## Assignment
Only the words of the entries are wanted, repeated exactly and without images.

'''

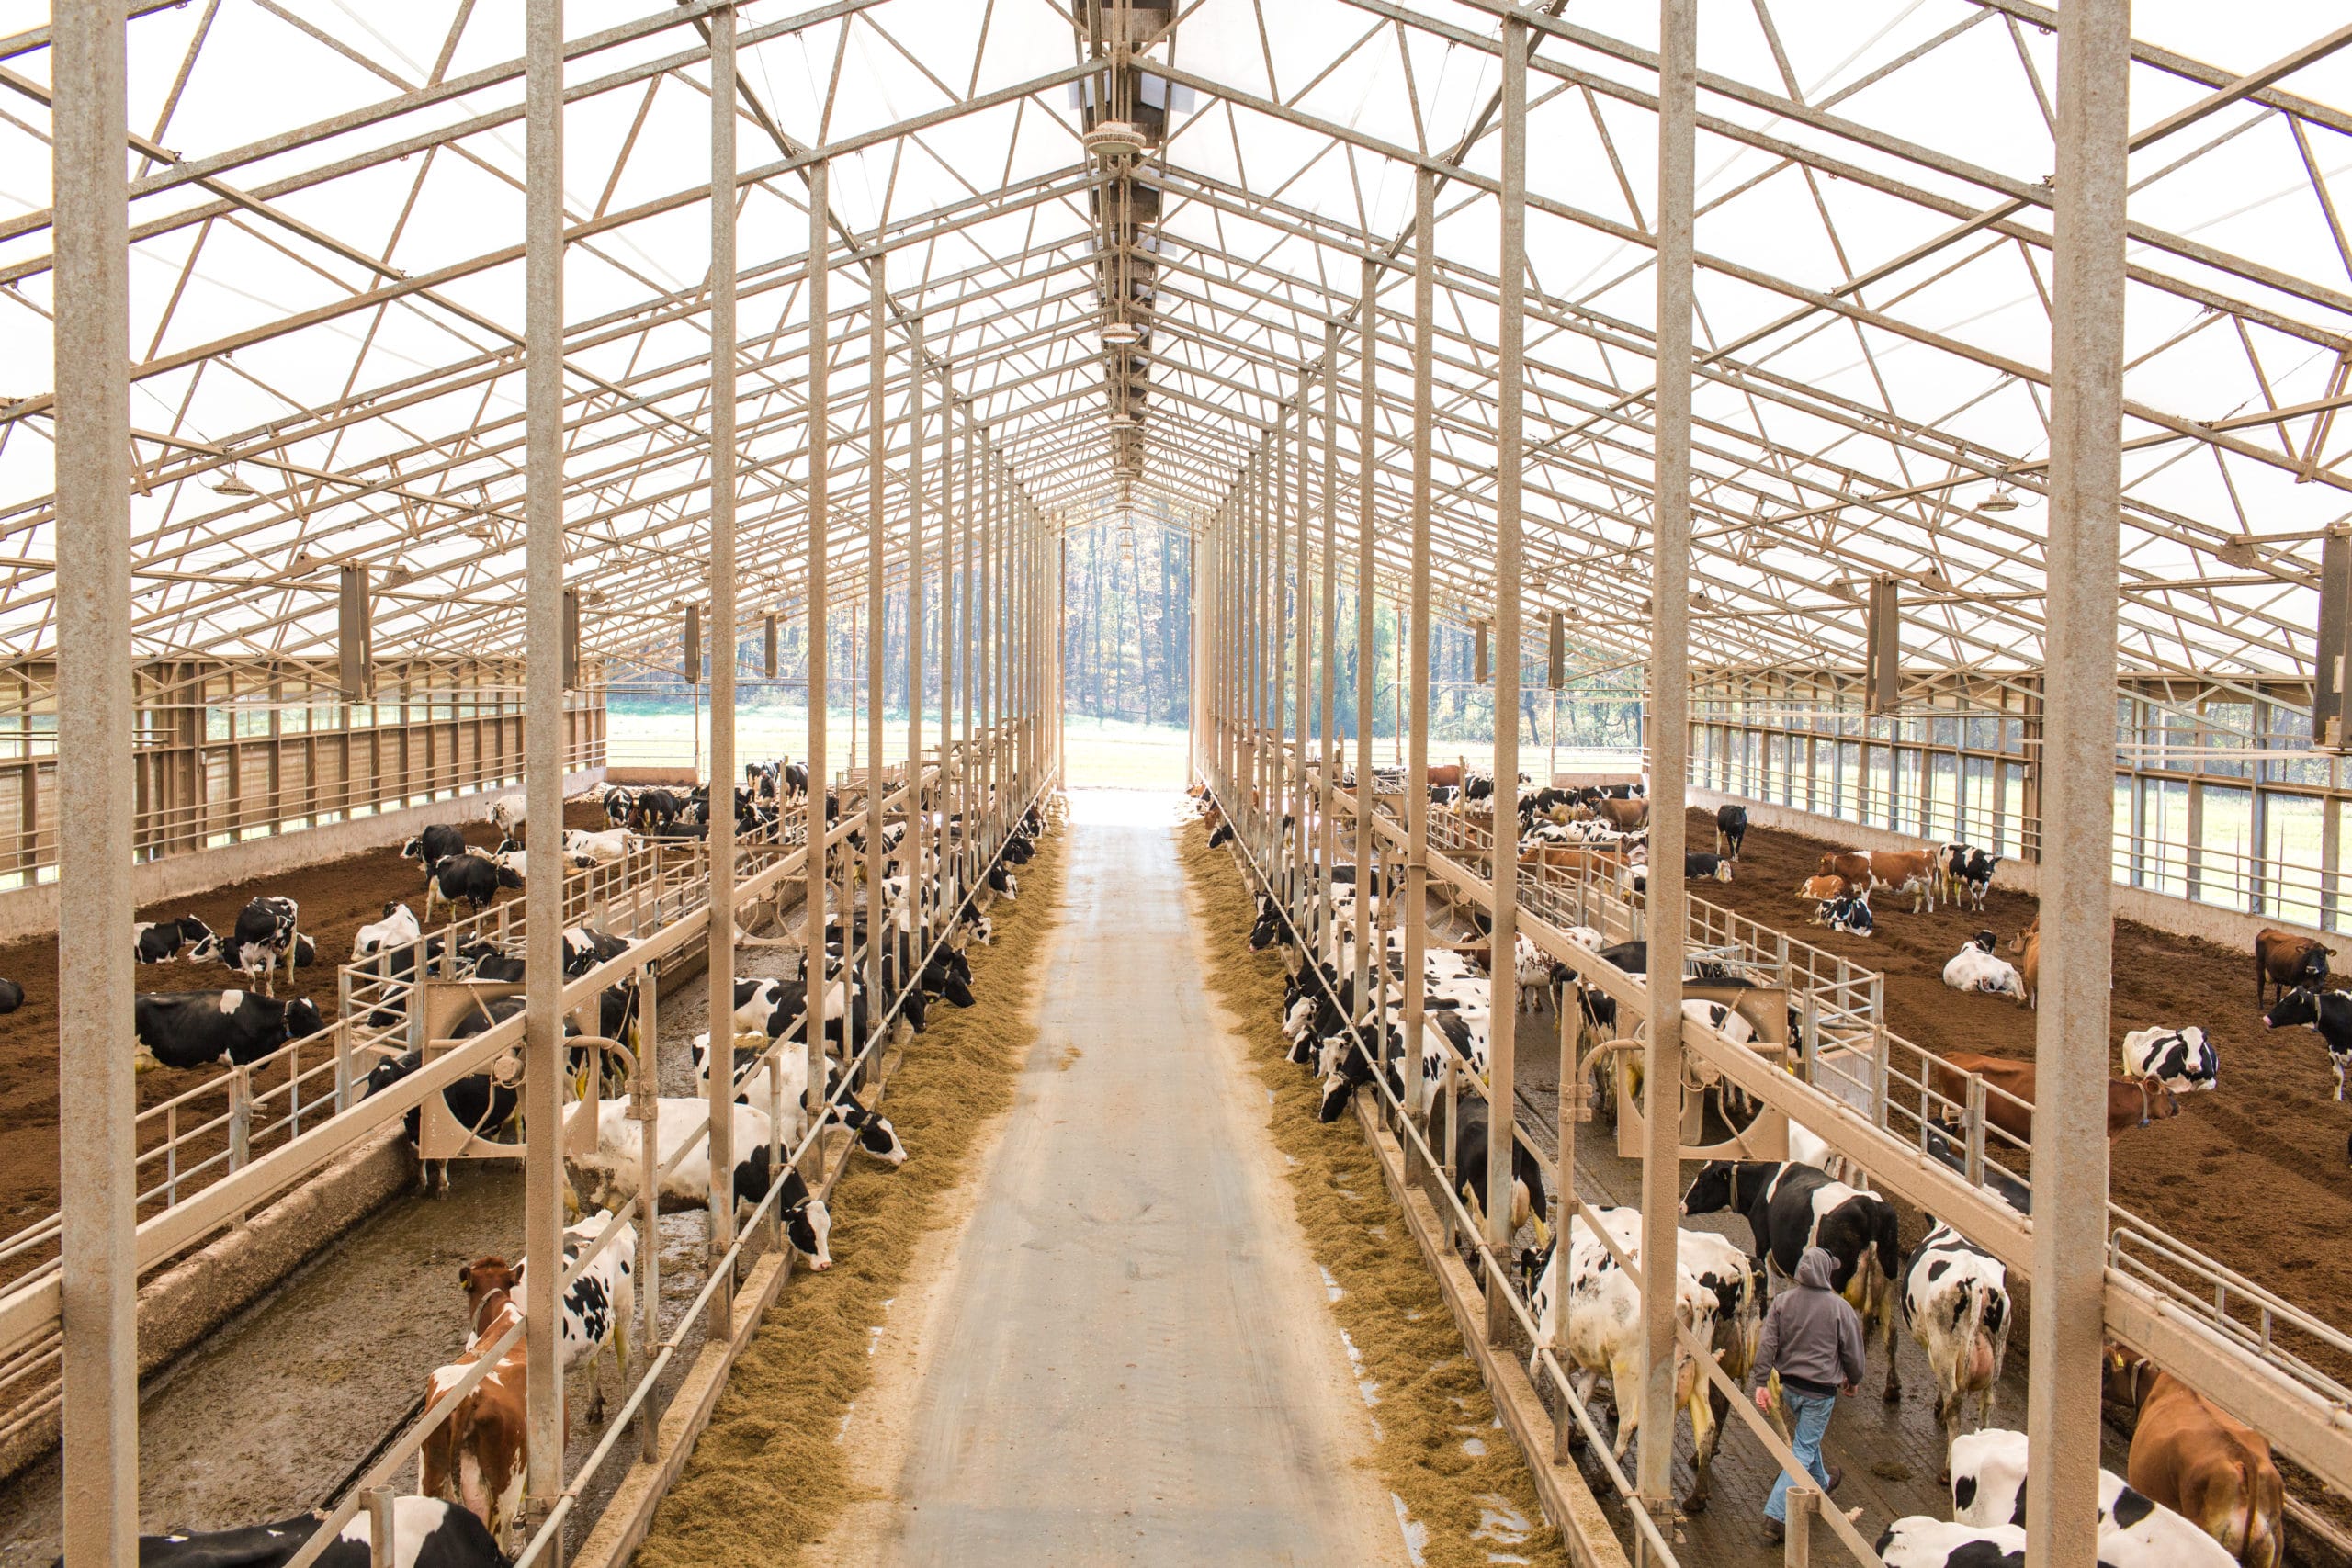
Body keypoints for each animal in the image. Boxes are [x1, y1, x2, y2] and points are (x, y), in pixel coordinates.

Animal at [1900, 1222, 2013, 1476]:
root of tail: (1978, 1281)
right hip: (1998, 1348)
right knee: (1987, 1402)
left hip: (1944, 1347)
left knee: (1954, 1402)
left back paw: (1948, 1467)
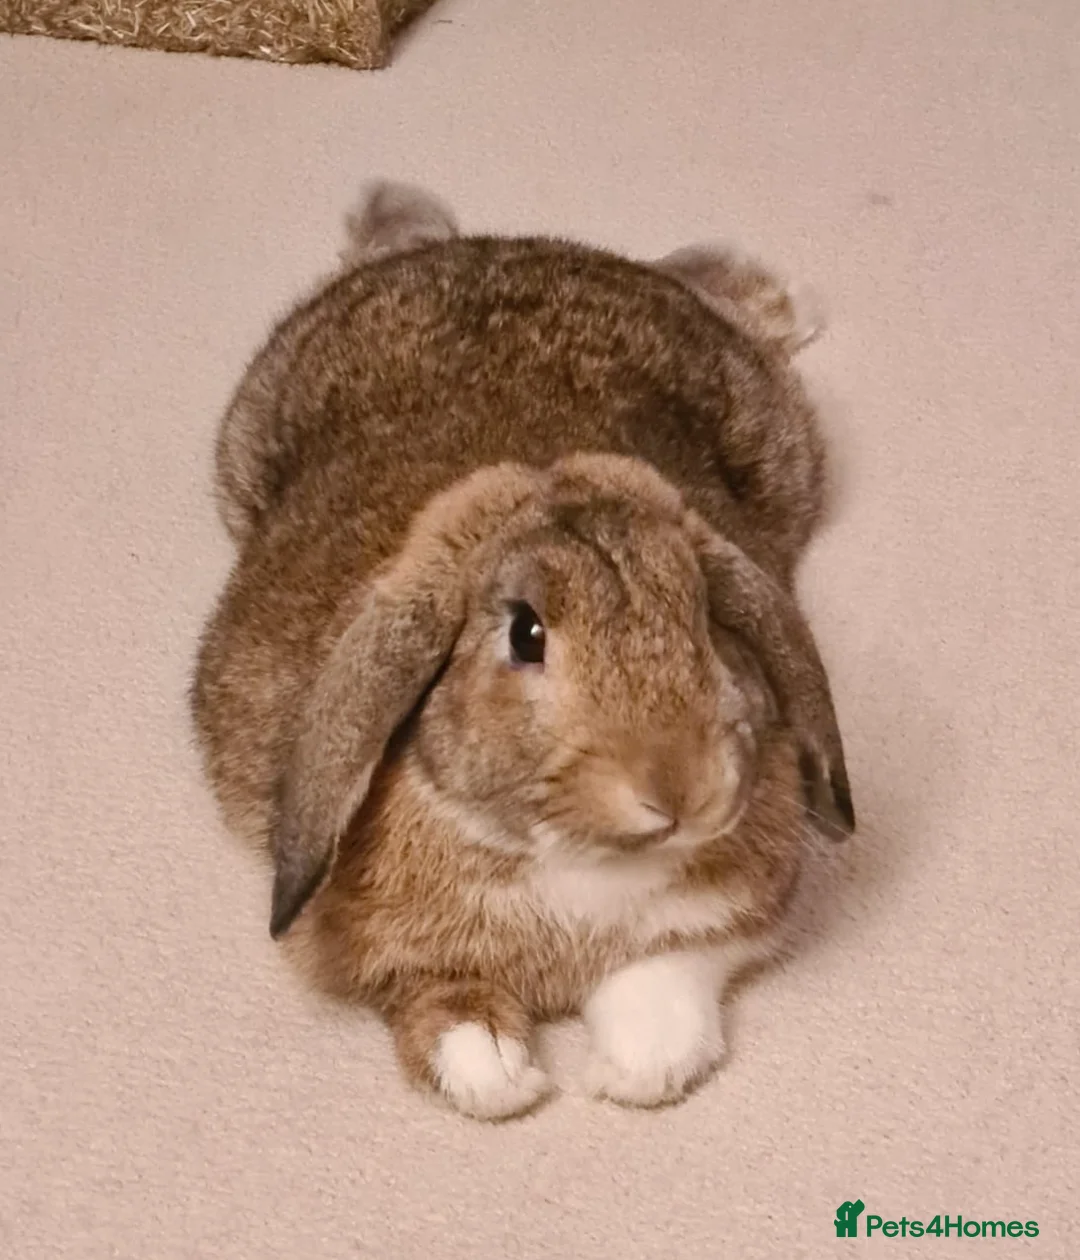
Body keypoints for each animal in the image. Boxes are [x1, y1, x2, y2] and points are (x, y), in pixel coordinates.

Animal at [191, 181, 854, 1119]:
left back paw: (783, 296)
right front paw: (498, 1071)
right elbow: (438, 1002)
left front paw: (634, 1072)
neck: (574, 860)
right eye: (524, 634)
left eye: (704, 617)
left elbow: (663, 979)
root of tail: (491, 247)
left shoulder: (719, 919)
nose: (679, 790)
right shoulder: (393, 960)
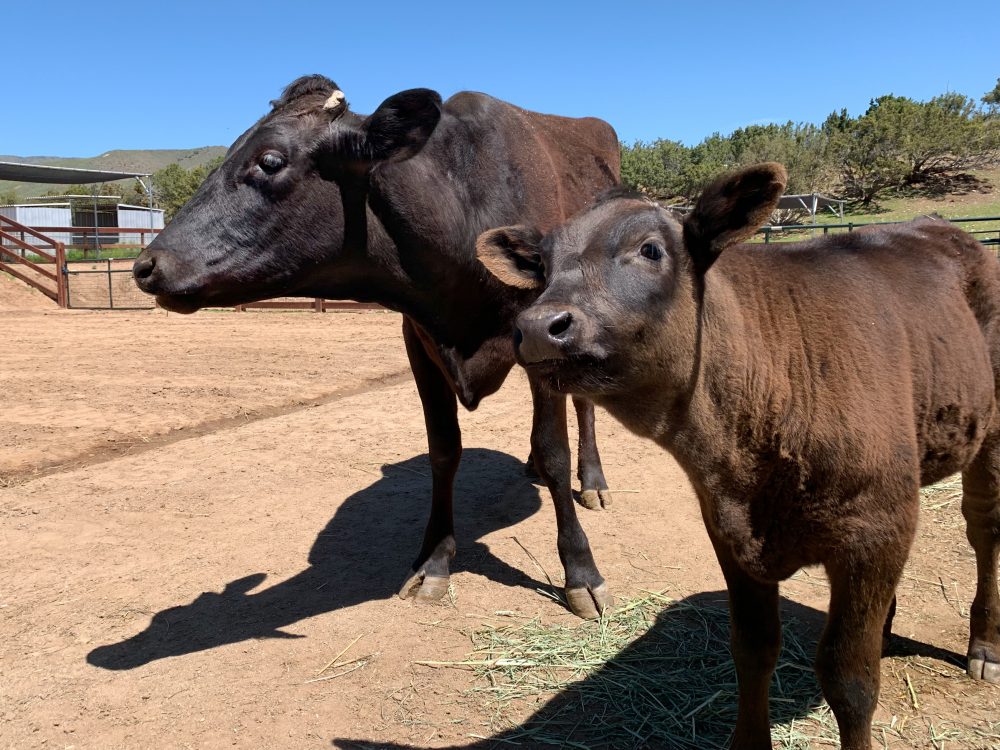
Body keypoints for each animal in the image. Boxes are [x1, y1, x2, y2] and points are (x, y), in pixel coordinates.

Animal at [133, 75, 616, 616]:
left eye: (270, 160)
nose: (146, 265)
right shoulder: (418, 341)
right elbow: (443, 449)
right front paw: (434, 560)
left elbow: (554, 452)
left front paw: (580, 571)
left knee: (583, 405)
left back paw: (593, 481)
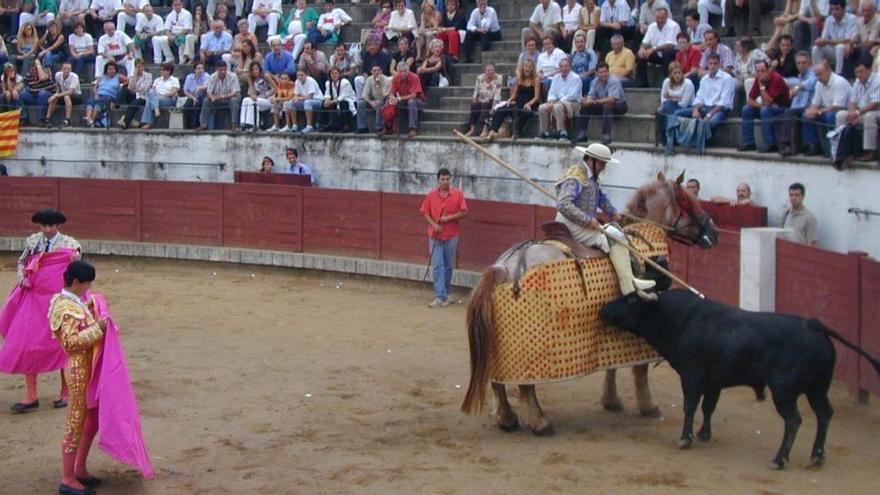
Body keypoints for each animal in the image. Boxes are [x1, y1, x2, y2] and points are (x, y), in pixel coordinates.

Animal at [458, 172, 720, 436]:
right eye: (687, 199)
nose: (715, 232)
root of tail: (505, 266)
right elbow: (640, 368)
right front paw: (648, 406)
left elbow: (612, 363)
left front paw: (611, 401)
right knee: (525, 383)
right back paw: (540, 422)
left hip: (498, 339)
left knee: (496, 377)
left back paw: (507, 419)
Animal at [600, 292, 880, 470]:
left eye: (632, 299)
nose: (603, 309)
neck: (679, 319)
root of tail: (814, 325)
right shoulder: (714, 382)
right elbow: (708, 407)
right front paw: (704, 434)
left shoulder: (692, 376)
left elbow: (690, 406)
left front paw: (685, 438)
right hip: (817, 389)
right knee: (824, 414)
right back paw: (817, 456)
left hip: (784, 392)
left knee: (794, 420)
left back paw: (780, 459)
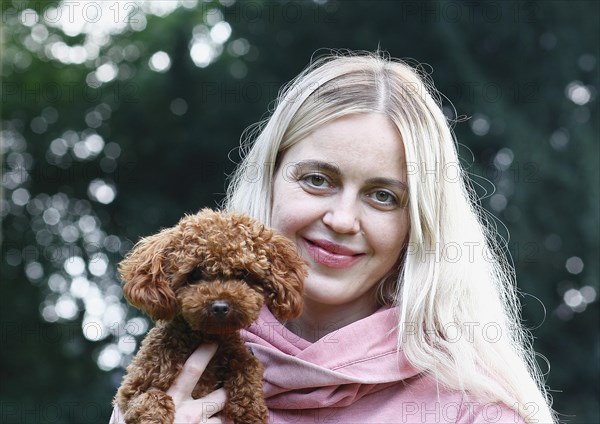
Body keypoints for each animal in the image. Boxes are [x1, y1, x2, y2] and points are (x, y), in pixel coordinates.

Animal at [112, 210, 304, 424]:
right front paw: (155, 416)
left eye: (243, 274)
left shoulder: (233, 349)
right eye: (195, 274)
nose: (220, 307)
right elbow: (152, 397)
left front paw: (250, 408)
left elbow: (248, 363)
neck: (204, 336)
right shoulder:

'''

## Task output
Body keypoints for each animal in the image. Boxes are [x1, y1, x2, y2] and points are (x, y), in pixel coordinates.

Animal at [1900, 1222, 2013, 1476]:
root of tail: (1978, 1281)
right hip: (1998, 1348)
right knee: (1987, 1402)
left hip: (1944, 1347)
left knee: (1954, 1402)
left back paw: (1948, 1467)
Body keypoints for each animal in the image. Boxes are [x1, y1, x2, y2] and points are (x, y), in pixel coordinates.

Animal at [191, 181, 854, 1119]:
left back paw: (783, 296)
right front paw: (498, 1071)
right elbow: (438, 1002)
left front paw: (634, 1072)
neck: (574, 860)
right eye: (524, 634)
left eye: (704, 617)
left elbow: (663, 979)
root of tail: (491, 247)
left shoulder: (719, 919)
nose: (679, 790)
right shoulder: (393, 960)
Body keypoints for each animal in the image. Boxes are [x1, y1, x2, y2] and points are (x, y), in pixel coordinates.

Animal at [133, 75, 616, 616]:
left eye: (270, 160)
nose: (146, 265)
right shoulder: (418, 341)
right elbow: (443, 449)
right front paw: (434, 560)
left elbow: (554, 452)
left front paw: (580, 571)
left knee: (583, 405)
left back paw: (593, 481)
Body keypoints for each animal in the image. Boxes are [x1, y1, x2, y2] and points are (x, y), in pixel coordinates.

Animal at [458, 172, 720, 436]:
right eye: (687, 199)
nose: (715, 232)
root of tail: (505, 266)
right elbow: (640, 368)
right front paw: (648, 406)
left elbow: (612, 363)
left front paw: (611, 401)
right knee: (525, 383)
right back paw: (540, 422)
left hip: (498, 339)
left knee: (496, 377)
left back paw: (507, 419)
Animal at [600, 292, 880, 470]:
left eye: (632, 299)
nose: (603, 309)
neck: (679, 319)
root of tail: (814, 325)
right shoulder: (714, 382)
right elbow: (708, 407)
right front paw: (704, 434)
left shoulder: (692, 376)
left elbow: (690, 406)
left front paw: (685, 438)
right hip: (817, 389)
right knee: (824, 414)
right back paw: (817, 456)
left hip: (784, 392)
left knee: (794, 420)
left back paw: (780, 459)
Body keypoints for each animal in the image. Boxes are [x1, y1, x2, y2] and points are (x, y), in pixel coordinates.

Animal at [112, 210, 304, 424]:
right front paw: (155, 416)
left eye: (243, 274)
left shoulder: (233, 349)
right eye: (195, 274)
nose: (220, 307)
right elbow: (152, 397)
left front paw: (250, 408)
left elbow: (248, 363)
neck: (204, 336)
right shoulder:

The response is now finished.